We think you need these skills to ace Security Compliance Analyst
Some tips for your application 🫡
Tailor Your CV:Make sure your CV is tailored to the Security Compliance Analyst role. Highlight your experience with security regulations and frameworks like GDPR and ISO 27001, as well as any relevant technical skills. We want to see how your background aligns with what we're looking for!
Craft a Compelling Cover Letter:Your cover letter is your chance to shine! Use it to explain why you're passionate about security compliance and how your skills can help us at Navan. Be sure to mention any specific experiences that relate to the job description.
Showcase Your Problem-Solving Skills:In your application, don’t forget to highlight your proactive approach to problem-solving. Share examples of how you've tackled compliance issues or improved processes in previous roles. We love seeing candidates who can think on their feet!
Apply Through Our Website:We encourage you to apply directly through our website. It’s the best way for us to receive your application and ensures you’re considered for the role. Plus, it shows you’re keen on joining our team at Navan!
How to prepare for a job interview at Traveltechessentialist
✨Know Your Frameworks
Make sure you brush up on your knowledge of Sarbanes-Oxley, PCI DSS, and ISO 27001. Be ready to discuss how these frameworks apply to the role and share any relevant experiences you've had with compliance audits or technical assessments.

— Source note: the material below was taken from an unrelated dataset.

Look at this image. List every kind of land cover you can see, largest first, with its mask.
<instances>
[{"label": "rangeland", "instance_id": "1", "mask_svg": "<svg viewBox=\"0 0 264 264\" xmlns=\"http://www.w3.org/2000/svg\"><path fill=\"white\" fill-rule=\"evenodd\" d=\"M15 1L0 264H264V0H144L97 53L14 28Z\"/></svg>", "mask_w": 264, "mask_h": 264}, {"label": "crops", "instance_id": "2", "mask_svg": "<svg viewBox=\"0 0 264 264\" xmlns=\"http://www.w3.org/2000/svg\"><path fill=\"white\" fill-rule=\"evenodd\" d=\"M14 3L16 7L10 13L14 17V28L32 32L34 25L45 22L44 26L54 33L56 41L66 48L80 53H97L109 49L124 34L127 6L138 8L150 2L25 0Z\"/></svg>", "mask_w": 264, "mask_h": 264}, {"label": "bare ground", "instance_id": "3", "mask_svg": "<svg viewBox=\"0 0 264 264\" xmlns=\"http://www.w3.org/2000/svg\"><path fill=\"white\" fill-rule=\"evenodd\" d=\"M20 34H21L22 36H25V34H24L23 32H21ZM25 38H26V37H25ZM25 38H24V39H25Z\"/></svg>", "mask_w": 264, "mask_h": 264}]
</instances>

✨Showcase Your Technical Skills
Since a technical background is essential, be prepared to talk about your experience as a developer or systems administrator. Highlight any tools you've used, like GRC software or JIRA, and how they helped you in previous roles.
✨Communicate Clearly
You'll need to translate complex security requirements into business language, so practice explaining technical concepts in simple terms. This will demonstrate your ability to bridge the gap between technical teams and stakeholders.
✨Flexibility is Key
Given the need to collaborate with US-based teams, be ready to discuss your availability for flexible working hours. Show that you're adaptable and willing to accommodate different time zones to ensure smooth communication and collaboration.